[Records supplied — start]
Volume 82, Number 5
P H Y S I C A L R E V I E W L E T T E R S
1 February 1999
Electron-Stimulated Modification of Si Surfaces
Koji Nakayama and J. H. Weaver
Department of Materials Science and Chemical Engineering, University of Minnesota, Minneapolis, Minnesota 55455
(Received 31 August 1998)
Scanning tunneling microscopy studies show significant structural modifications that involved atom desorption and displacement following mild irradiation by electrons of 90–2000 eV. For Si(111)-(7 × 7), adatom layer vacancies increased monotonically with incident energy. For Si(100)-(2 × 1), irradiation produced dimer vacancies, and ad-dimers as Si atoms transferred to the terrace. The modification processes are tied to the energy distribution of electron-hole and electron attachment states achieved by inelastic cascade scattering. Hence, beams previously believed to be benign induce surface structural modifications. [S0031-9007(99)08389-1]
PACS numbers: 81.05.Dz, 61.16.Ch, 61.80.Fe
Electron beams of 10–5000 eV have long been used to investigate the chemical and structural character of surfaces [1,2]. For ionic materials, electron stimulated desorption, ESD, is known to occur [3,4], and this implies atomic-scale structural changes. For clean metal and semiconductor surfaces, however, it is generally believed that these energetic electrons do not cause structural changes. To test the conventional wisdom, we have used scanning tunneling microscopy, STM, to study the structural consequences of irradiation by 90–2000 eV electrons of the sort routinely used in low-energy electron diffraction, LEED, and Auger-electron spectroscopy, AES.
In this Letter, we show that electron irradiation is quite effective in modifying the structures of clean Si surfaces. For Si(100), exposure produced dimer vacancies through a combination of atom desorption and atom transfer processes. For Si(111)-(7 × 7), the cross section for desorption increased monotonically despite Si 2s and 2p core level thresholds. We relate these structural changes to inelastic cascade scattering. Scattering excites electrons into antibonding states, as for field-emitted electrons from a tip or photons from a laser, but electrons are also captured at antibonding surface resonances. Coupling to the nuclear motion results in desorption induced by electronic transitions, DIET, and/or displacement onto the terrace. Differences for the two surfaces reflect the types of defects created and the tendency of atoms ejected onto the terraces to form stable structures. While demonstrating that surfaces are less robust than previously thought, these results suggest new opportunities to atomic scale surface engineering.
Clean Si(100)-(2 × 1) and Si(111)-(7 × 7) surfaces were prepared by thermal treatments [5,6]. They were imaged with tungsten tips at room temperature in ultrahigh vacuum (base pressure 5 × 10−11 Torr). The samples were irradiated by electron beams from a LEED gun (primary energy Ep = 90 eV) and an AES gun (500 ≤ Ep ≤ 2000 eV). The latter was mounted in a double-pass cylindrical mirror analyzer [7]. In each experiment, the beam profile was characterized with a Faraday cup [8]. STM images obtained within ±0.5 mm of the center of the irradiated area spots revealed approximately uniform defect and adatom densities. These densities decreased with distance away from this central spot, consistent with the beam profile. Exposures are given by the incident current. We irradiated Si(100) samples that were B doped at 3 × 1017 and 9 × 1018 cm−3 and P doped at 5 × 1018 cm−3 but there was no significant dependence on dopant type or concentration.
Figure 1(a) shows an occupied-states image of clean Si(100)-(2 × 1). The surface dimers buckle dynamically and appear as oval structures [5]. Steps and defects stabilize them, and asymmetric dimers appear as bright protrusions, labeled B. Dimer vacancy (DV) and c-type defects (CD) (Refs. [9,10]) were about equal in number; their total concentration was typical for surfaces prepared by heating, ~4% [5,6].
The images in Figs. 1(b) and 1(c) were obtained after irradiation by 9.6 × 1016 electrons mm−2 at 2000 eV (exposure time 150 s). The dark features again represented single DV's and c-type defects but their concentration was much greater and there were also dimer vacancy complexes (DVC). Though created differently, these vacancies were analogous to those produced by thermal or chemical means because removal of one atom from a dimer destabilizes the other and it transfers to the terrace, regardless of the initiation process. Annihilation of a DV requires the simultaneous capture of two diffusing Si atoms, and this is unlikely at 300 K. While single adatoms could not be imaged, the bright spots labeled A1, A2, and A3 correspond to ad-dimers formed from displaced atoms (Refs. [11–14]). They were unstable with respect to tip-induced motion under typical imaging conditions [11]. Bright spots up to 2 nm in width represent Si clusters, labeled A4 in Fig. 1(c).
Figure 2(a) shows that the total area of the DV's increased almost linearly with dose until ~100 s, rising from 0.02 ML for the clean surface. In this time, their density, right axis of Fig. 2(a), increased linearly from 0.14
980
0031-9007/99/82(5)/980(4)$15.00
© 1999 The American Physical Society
[Records supplied — finish]
Above are some records. Report the number of their lines that include "bright", and add nothing else.

2